Job A
From the records, output as a numbered list everything from the line containing "Sites, contact our sales team" down to and including the line containing "Scale Your Organization Easily". Skip blank lines and leave out the pictures.
▬▬▬
Support Vector Machines and Kd-tree for Separating Quasars from Large Survey Databases
Abstract
We compare the performance of two automated classification algorithms: k-dimensional tree (kd-tree) and support vector machines (SVMs), to separate quasars from stars in the databases of the Sloan Digital Sky Survey (SDSS) and the Two Micron All Sky Survey (2MASS) catalogs. The two algorithms are trained on subsets of SDSS and 2MASS objects whose nature is known via spectroscopy. We choose different attribute combination as input patterns to train the classifier using photometric data only and present the classification results obtained by these two methods. Performance metrics such as precision and recall, true positive rate and true negative rate, F-measure, G-mean and Weighted Accuracy are computed to evaluate the performance of the two algorithms. The study shows that both kd-tree and SVMs are effective automated algorithms to classify point sources. SVMs show slightly higher accuracy, but kd-tree requires less computation time. Given different input patterns based on various parameters(e.g. magnitudes, color information), we conclude that both kd-tree and SVMs show better performance with fewer features. What is more, our results also indicate that the accuracy using the four colors (u-g, g-r, r-i, i-z) and r magnitude based on SDSS model magnitudes adds up to the highest value. The classifiers trained by kd-tree and SVMs can be used to solve the automated classification problems faced by the virtual observatory (VO); moreover, they all can be applied for the photometric preselection of quasar candidates for large survey projects in order to optimize the efficiency of telescopes.
▬▬▬
Job B
In the quasar classification abstract, why would the classifiers be used for the photometric preselection of quasar candidates in large survey projects?

Provided data
▬▬▬
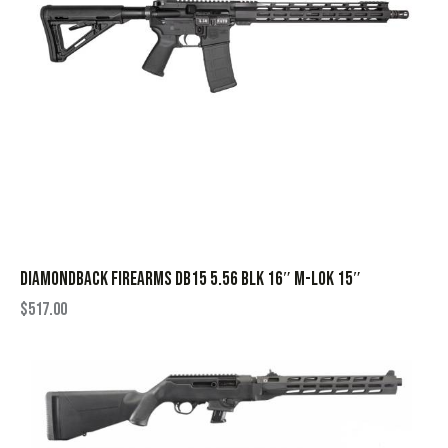
DIAMONDBACK FIREARMS DB15 5.56 BLK 16″ M-LOK 15″
$
517.00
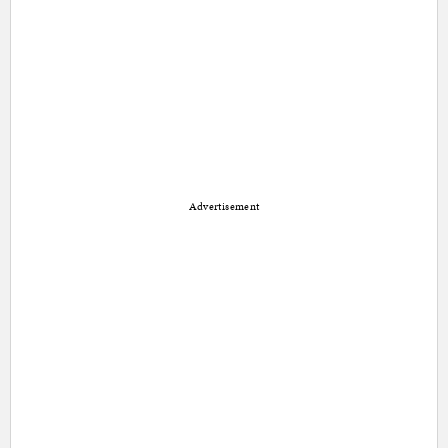
Advertisement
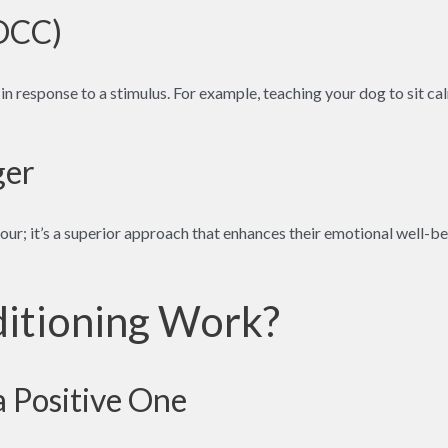
(OCC)
 in response to a stimulus. For example, teaching your dog to sit c
ger
ur; it’s a superior approach that enhances their emotional well-bei
itioning Work?
a Positive One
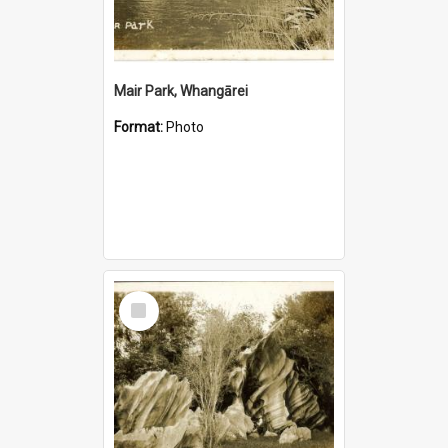
Mair Park, Whangārei
Format:
Photo
Select
Item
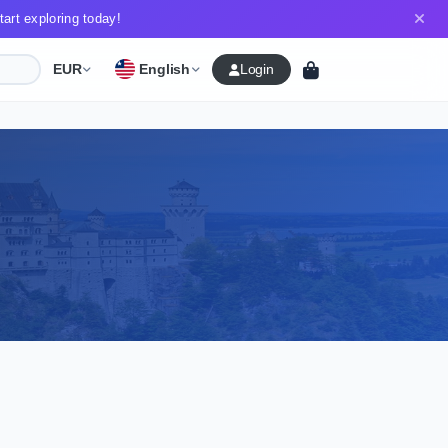
art exploring today!
English
EUR
Login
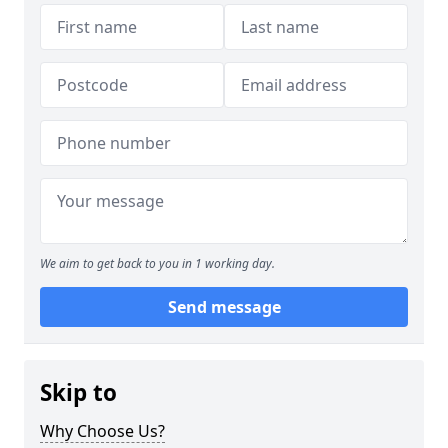
We aim to get back to you in 1 working day.
Send message
Skip to
Why Choose Us?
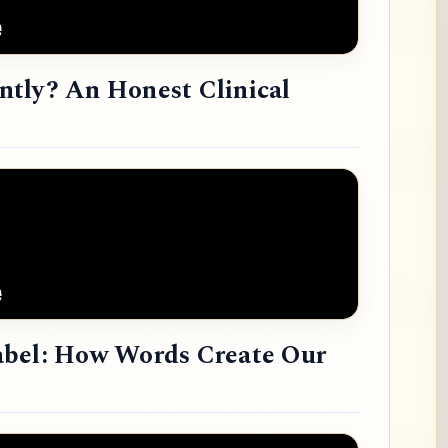
tly? An Honest Clinical
abel: How Words Create Our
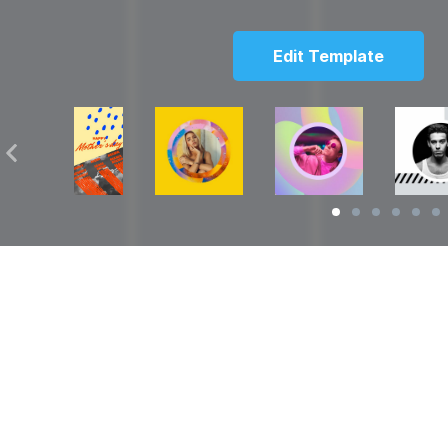
Edit Template
Solutions
Resources
over
Social Media Video Maker
Facebook Video S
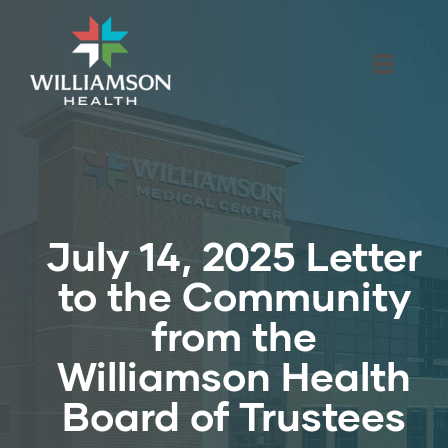
July 14, 2025 Letter
to the Community
from the
Williamson Health
Board of Trustees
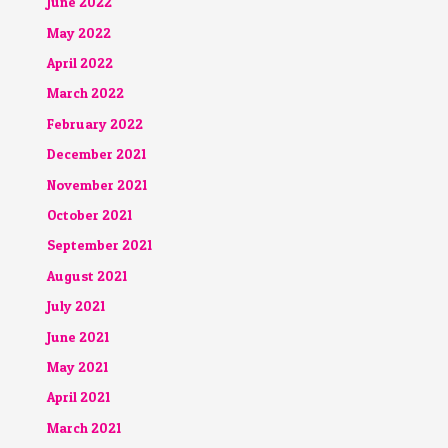
June 2022
May 2022
April 2022
March 2022
February 2022
December 2021
November 2021
October 2021
September 2021
August 2021
July 2021
June 2021
May 2021
April 2021
March 2021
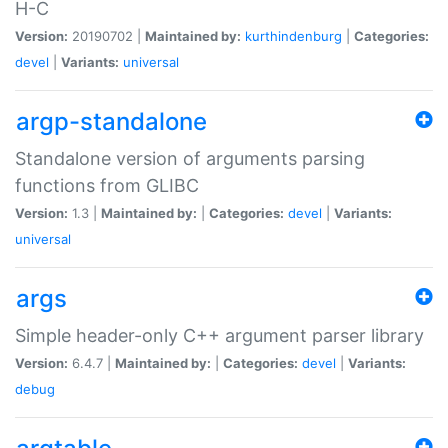
H-C
Version:
20190702 |
Maintained by:
kurthindenburg
|
Categories:
devel
|
Variants:
universal
argp-standalone
Standalone version of arguments parsing
functions from GLIBC
Version:
1.3 |
Maintained by:
|
Categories:
devel
|
Variants:
universal
args
Simple header-only C++ argument parser library
Version:
6.4.7 |
Maintained by:
|
Categories:
devel
|
Variants:
debug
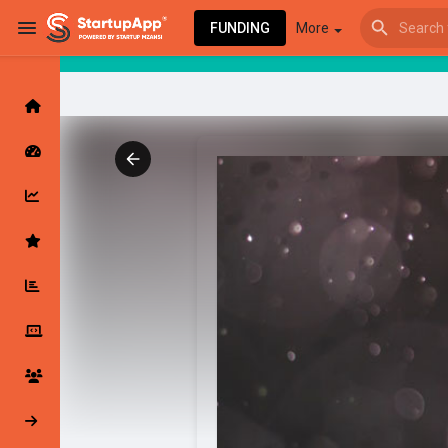
FUNDING
More
Browse Events
My events
Browse articles
Latest Products & Services
My Companies
Followed Compan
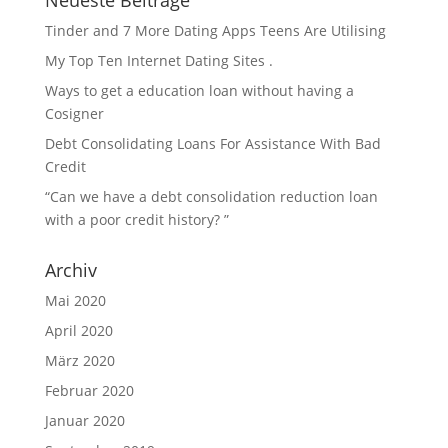
Neueste Beiträge
Tinder and 7 More Dating Apps Teens Are Utilising
My Top Ten Internet Dating Sites .
Ways to get a education loan without having a
Cosigner
Debt Consolidating Loans For Assistance With Bad
Credit
“Can we have a debt consolidation reduction loan
with a poor credit history? ”
Archiv
Mai 2020
April 2020
März 2020
Februar 2020
Januar 2020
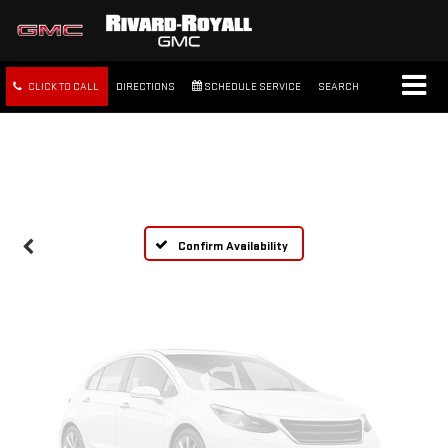
CLICK TO CALL
DIRECTIONS
SCHEDULE SERVICE
SEARCH
Vehicle Photos
Unavailable
FREE SHIPPING WITHIN 100
MILES
Please Check Back Soon
Confirm Availability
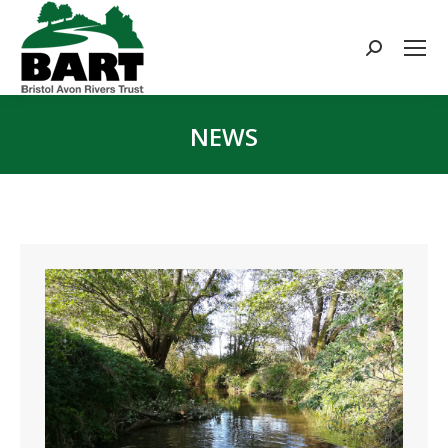
Search:
NEWS
You are here:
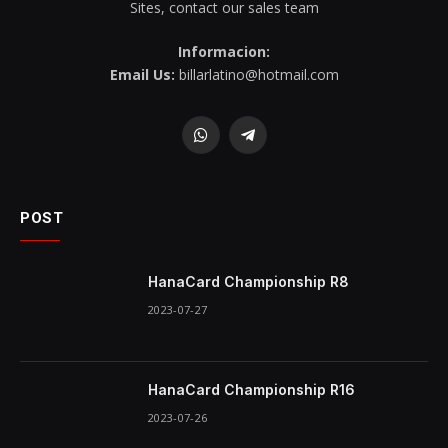
Sites, contact our sales team
Informacion:
Email Us:
billarlatino@hotmail.com
WhatsApp
Telegram
POST
HanaCard Championship R8
2023-07-27
HanaCard Championship R16
2023-07-26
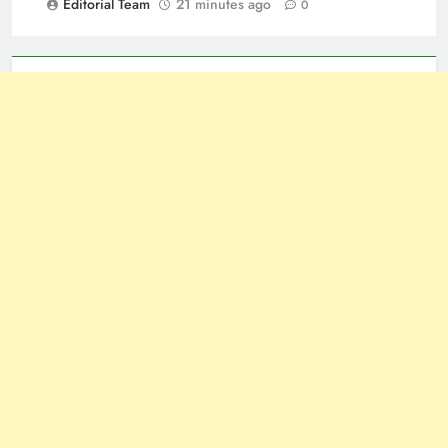
Editorial Team
21 minutes ago
0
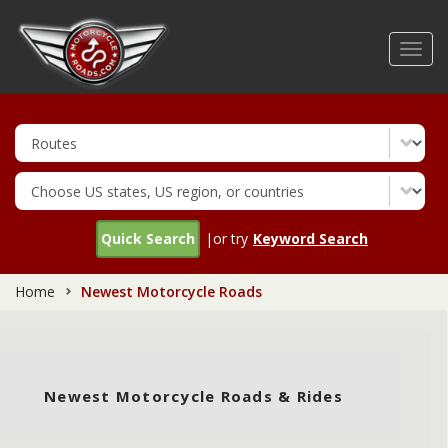
Skip
to
Toggl
main
navig
content
Quick Search
|or try
Keyword Search
Home
Newest Motorcycle Roads
Newest Motorcycle Roads & Rides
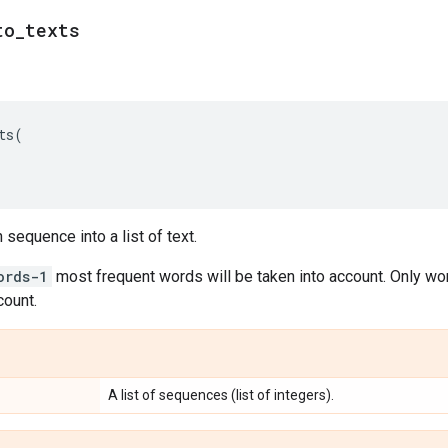
to
_
texts
ts
(
sequence into a list of text.
ords-1
most frequent words will be taken into account. Only wo
count.
A list of sequences (list of integers).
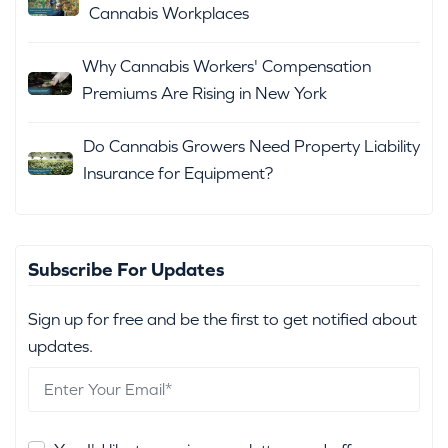
Cannabis Workplaces
Why Cannabis Workers' Compensation
Premiums Are Rising in New York
Do Cannabis Growers Need Property Liability
Insurance for Equipment?
Subscribe For Updates
Sign up for free and be the first to get notified about
updates.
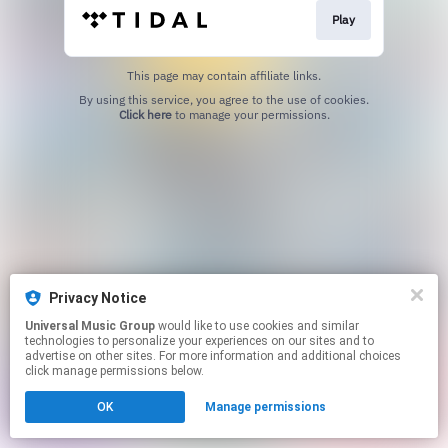
Play
This page may contain affiliate links.
By using this service, you agree to the use of cookies.
Click here
to manage your permissions.
Privacy Notice
Universal Music Group
would like to use cookies and similar
technologies to personalize your experiences on our sites and to
advertise on other sites. For more information and additional choices
click manage permissions below.
OK
Manage permissions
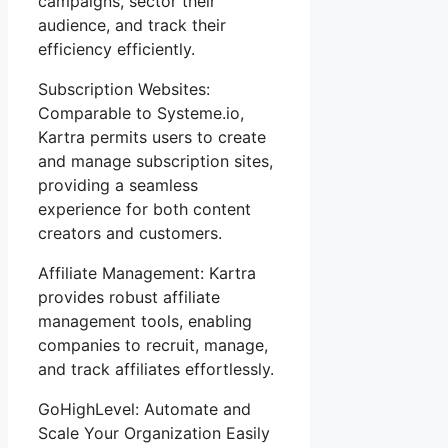
campaigns, sector their
audience, and track their
efficiency efficiently.
Subscription Websites:
Comparable to Systeme.io,
Kartra permits users to create
and manage subscription sites,
providing a seamless
experience for both content
creators and customers.
Affiliate Management: Kartra
provides robust affiliate
management tools, enabling
companies to recruit, manage,
and track affiliates effortlessly.
GoHighLevel: Automate and
Scale Your Organization Easily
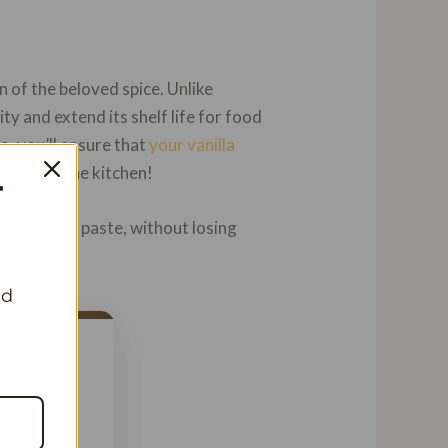
n of the beloved spice. Unlike
ity and extend its shelf life for food
o, you’ll ensure that
your vanilla
strikes in the kitchen!
T
vanilla bean paste, without losing
nd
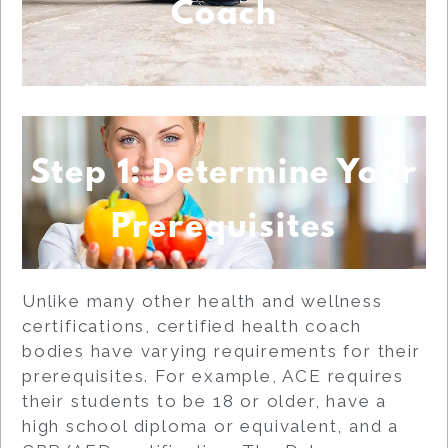
Coach
Step 1: Determine Your
Prerequisites
Unlike many other health and wellness
certifications, certified health coach
bodies have varying requirements for their
prerequisites. For example, ACE requires
their students to be 18 or older, have a
high school diploma or equivalent, and a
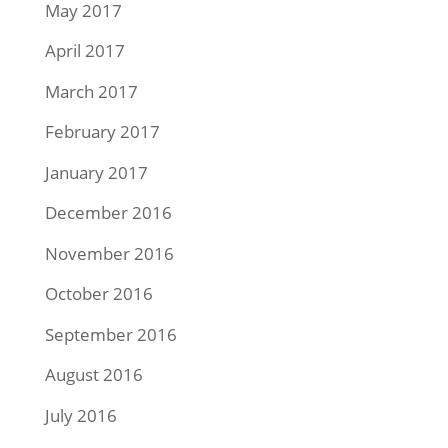
May 2017
April 2017
March 2017
February 2017
January 2017
December 2016
November 2016
October 2016
September 2016
August 2016
July 2016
▬▬▬
Your response A
1. Sites, contact our sales team
2. Informacion:
3. Email Us:
4. billarlatino@hotmail.com
5. WhatsApp
6. Telegram
7. POST
8. HanaCard Championship R8
9. 2023-07-27
10. HanaCard Championship R16
11. 2023-07-26
12. Editorial Team
13. 21 minutes ago
14. 0
15. Skip
16. to
17. Toggl
18. main
19. navig
20. content
21. Quick Search
22. |or try
23. Keyword Search
24. Home
25. Newest Motorcycle Roads
26. Newest Motorcycle Roads & Rides
27. to
28. _
29. texts
30. ts
31. (
32. sequence into a list of text.
33. ords-1
34. most frequent words will be taken into account. Only wo
35. count.
36. A list of sequences (list of integers).
37. Cannabis Workplaces
38. Why Cannabis Workers' Compensation
39. Premiums Are Rising in New York
40. Do Cannabis Growers Need Property Liability
41. Insurance for Equipment?
42. Subscribe For Updates
43. Sign up for free and be the first to get notified about
44. updates.
45. Play
46. This page may contain affiliate links.
47. By using this service, you agree to the use of cookies.
48. Click here
49. to manage your permissions.
50. Privacy Notice
51. Universal Music Group
52. would like to use cookies and similar
53. technologies to personalize your experiences on our sites and to
54. advertise on other sites. For more information and additional choices
55. click manage permissions below.
56. OK
57. Manage permissions
58. campaigns, sector their
59. audience, and track their
60. efficiency efficiently.
61. Subscription Websites:
62. Comparable to Systeme.io,
63. Kartra permits users to create
64. and manage subscription sites,
65. providing a seamless
66. experience for both content
67. creators and customers.
68. Affiliate Management: Kartra
69. provides robust affiliate
70. management tools, enabling
71. companies to recruit, manage,
72. and track affiliates effortlessly.
73. GoHighLevel: Automate and
74. Scale Your Organization Easily

Your response B
They would be used to optimize the efficiency of telescopes.